06-03-2017 12:49 PM
06-03-2017 02:17 PM - edited 06-03-2017 02:51 PM
Yes I am using the sliding windows validation parameters @sgenzer proposed. It runs about 1925 iterations for me in about 14-17 minutes and about 10-12 minutes on my 24 core 64GB RAM desktop. Was toying with the idea of running on my hadoop cluster for more speed but probably overkill. Not sure what you mean by 'comm training'? Perhaps I missed something. I am getting up to 67.8 on my grid search parameter tuning but only using 80/20 split so some overfitting.
Will post my full code before I go on vacation next Saturday so others can recreate it.
06-03-2017 09:33 PM
Here is my best model so far. I've posted my code for others to use.
My first big hint: use the new Gradient Boosted Trees algorithm from H2O (similar to the popular XGBoost package). It's wicked fast and frankly is my go to algo these days.
My code was too big for the insert code window so I attached a docx file.

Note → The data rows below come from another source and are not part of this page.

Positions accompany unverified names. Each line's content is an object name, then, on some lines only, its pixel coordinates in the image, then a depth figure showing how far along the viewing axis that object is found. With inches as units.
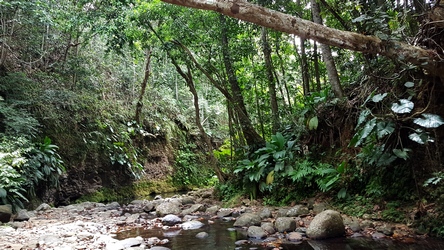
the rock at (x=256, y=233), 192.9
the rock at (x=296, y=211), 237.1
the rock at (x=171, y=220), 253.4
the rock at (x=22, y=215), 255.1
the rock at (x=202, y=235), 203.2
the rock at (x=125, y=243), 177.3
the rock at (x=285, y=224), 198.5
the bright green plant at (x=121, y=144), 448.7
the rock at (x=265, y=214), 240.4
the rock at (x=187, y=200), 346.6
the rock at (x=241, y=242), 181.8
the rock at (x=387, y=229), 174.4
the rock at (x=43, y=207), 309.3
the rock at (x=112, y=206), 339.6
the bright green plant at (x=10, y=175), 249.0
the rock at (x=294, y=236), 181.8
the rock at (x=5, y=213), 233.1
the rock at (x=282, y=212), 240.8
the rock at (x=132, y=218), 262.2
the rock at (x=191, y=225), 232.5
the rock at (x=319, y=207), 233.6
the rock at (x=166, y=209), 288.7
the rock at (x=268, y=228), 199.0
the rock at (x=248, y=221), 224.4
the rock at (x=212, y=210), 289.9
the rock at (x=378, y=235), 173.5
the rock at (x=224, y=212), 271.0
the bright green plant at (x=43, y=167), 306.5
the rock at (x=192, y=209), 290.2
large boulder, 178.4
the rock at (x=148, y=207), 313.2
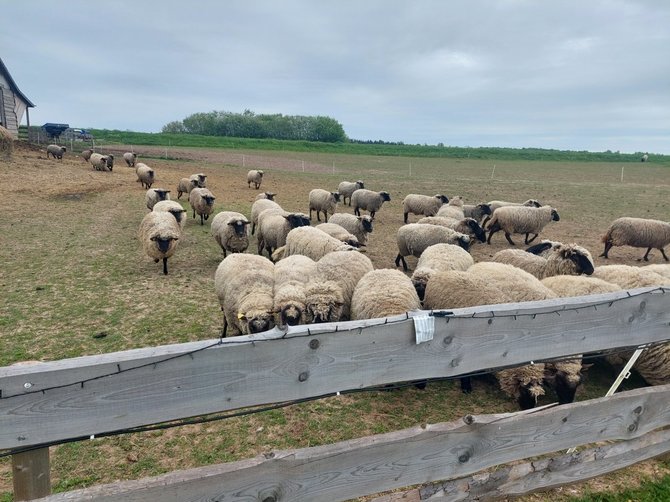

I'm sure someone will have a good idea how to reduce the size on the preprocessing part
(neep 2 loops that I couldn't quite get right).
06-04-2017 04:34 AM
thanks for your insights. I had not a look on your process, because that's feels like cheating at the moment.
I indeed also use H20, but GLM at the moment. A validation with bigger stepsize yielded to this:
when i tried to ran it with scott's proposed step size it crashed after 3 hours. The reason is that i pipe a lot of attributes into the GLM. I am working on fixing this at the moment
in any case we might create an ensemble model of both our solutions afterwards. Just to give Scott the best model.
06-04-2017 04:48 AM - edited 06-04-2017 05:37 AM
got it, i don't believe my results, possibly i made something wrong somewhere:
Edit, found my issue. I am now at 61 as well.
06-04-2017 05:11 PM
Hello all RapidMiners -
After 5 hrs, 12 min and 09 seconds of runtime* (I want Dan's computer!), I have confirmed his entry at 61.62%**:
I did spend some of the past five hours looking at Dan's entry and wish to applaud him for some clever pre-processing (yes I agree there is probably a neater way to do that...) as well as some nice feature selection and tweaking of the GBT model.
Hence I declare that Dan is officially in 1st Place with one successfully verified entry at 61.62% accuracy.
You have 11 days to get your entry in. Game ON!
* If you also verify someone's results, could you also please post your runtime and your machine specs? I think this is a great way for us to benchmark our machines against a common process. A bonus as far as I'm concerned. FWIW my machine is a Mac Pro (late 2013) running a 3.5GHz Intel Xeon E5-1650v2 6-core with 16GB memory. And yes it was running full-out on this process.
** This is actually slightly higher than Dan's screenshot, actually. I am assuming the discrepancy is due to the fact that the Gradient Boosted Trees operator has slightly different results due to the number of threads of the CPU? If so, I also assume that if we both had checked "reproducible", it would have been exact. For fairness, I am taking my accuracy as the "official" one.
06-13-2017 08:45 AM
OK folks - two more days to submit your models to this challenge! There is cash, gift cards, and homemade maple syrup on the line. @bigD has this in the bag right now with the only submission. Game time.
06-15-2017 10:52 PM
I am 2% less good than him so Dan deserves it for sure! But maybe something else cracked this?
06-16-2017 02:58 AM
attached is my whole repository, because i use reusable subprocesses. I have a GLM based model of similar quality of what Dan built. But it's way faster! - Anyway. He deserves the win.
The repo has also all my processes in so you see my progress. 07- is i think the final one. The tweeks after wards did not help.